We assume that if this legal facility does not yet exist, it would be possible for a proactive council to put a Compulsory Purchase Order on the pier – at a realistic price the taxpayer would not see as cushioning a less than responsible private owner; and then sell it to the community for the same price.

The second action is for communities to accept that their circumstances are primarily their own responsibility and to get on with taking charge of them.

Waiting for government, public agencies or local authorities to do it for them is an abdication of that responsibility  – a stance which does not reflect well on the vigorous sustainability of any community.

For Inveraray, the pier is one of the most prominent features of a singularly lovely town. It is one that has traditionally offered support to maritime businesses, to the leisure and pleasure of visitors and locals – and to the film industry.

If it were recovered and well managed, which is an unarguable imperative, it potentially supports the development of varieties of marine tourism from which the life and the economy of the town would benefit.

A first class sailing and kayak school in Inveraray could make good use of this pier and its facilities. These are businesses perfectly consistent with the activity tourism which is Argyll’s major strength and enabled by Inveraray’s public profile and accessibility – half an hour from Tarbet on Loch Lomond.

These activities in and out of Loch Shira would also add to the variety of interest available for spectators along the waterfronts – and we really need to question why we do not already provide watersports skills for our young folk.

Loch Fyne is navigable to Inveraray – a modest pontoon facility in Loch Shira, linked to the pier would create a walk-ashore-and-back-aboard facility that would encourage leisure sailors to make the longish passage up to the town.

And why are we not thinking about locally based sailing and boating?

Where is a local sailing club? It’s too long a trip to the nearest sailing club at Ardrishaig to hope to embed a dinghy sailing culture in the Inveraray area.

Where is an Inveraray Coastal Rowing Club with its own St Ayles skiff?

Both of these would support a local chandlery and marine clothing and accessories retail business.

If we are to do what we can to resist a perpetually ageing local demographic, we need to make this place hum with challenge and activities that make the most of the fantastic natural resources – for residents as well as visitors.
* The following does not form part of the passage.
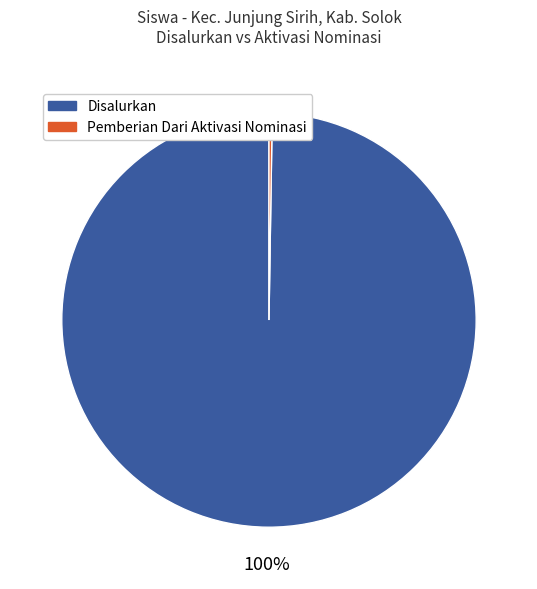

What is the majority slice?

Disalurkan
The celebrated Inveraray Shinty Club, the  local JogScotland club, the horse riding opportunities available at and through Argyll Adventure together do a great job for land-based fun, fitness and competiton.

But we’re surrounded by water and there are no parallel resources.

The crisis with its pier is the point where Inveraray has to gather the collective resolve to  solve its own problems.

The community that let its own lovely stone-built Community Hall decline to a closed and safety-scaffolded condition needs to show that it has learned from that failure of responbsibility.

The hall is in an utterly enviable central position in the town and, once, added to its visual attraction. It can again.

The pier is another such resource – of a calibre the community could not now afford to create – but can and must recover. From then on it’s all about the fundamental responsibility of maintenance.

Time for Inveraray to man up.

Update 20.30: There is a mechanism at its disposal that Invereray could use to progress town projects like the pier, the community hall and whatever else comes up over time.

There is a steering group already in place to manage the regeneration project for which Historic Scotland has given the town CARS [Conservation Area Regeneration Scheme] funding.

With the nature of that group’s existing responsibilities there would be a logic in the Community Council giving it formal authority to work on its behalf on projects like the pier and the hall – if they were willing and able to do this.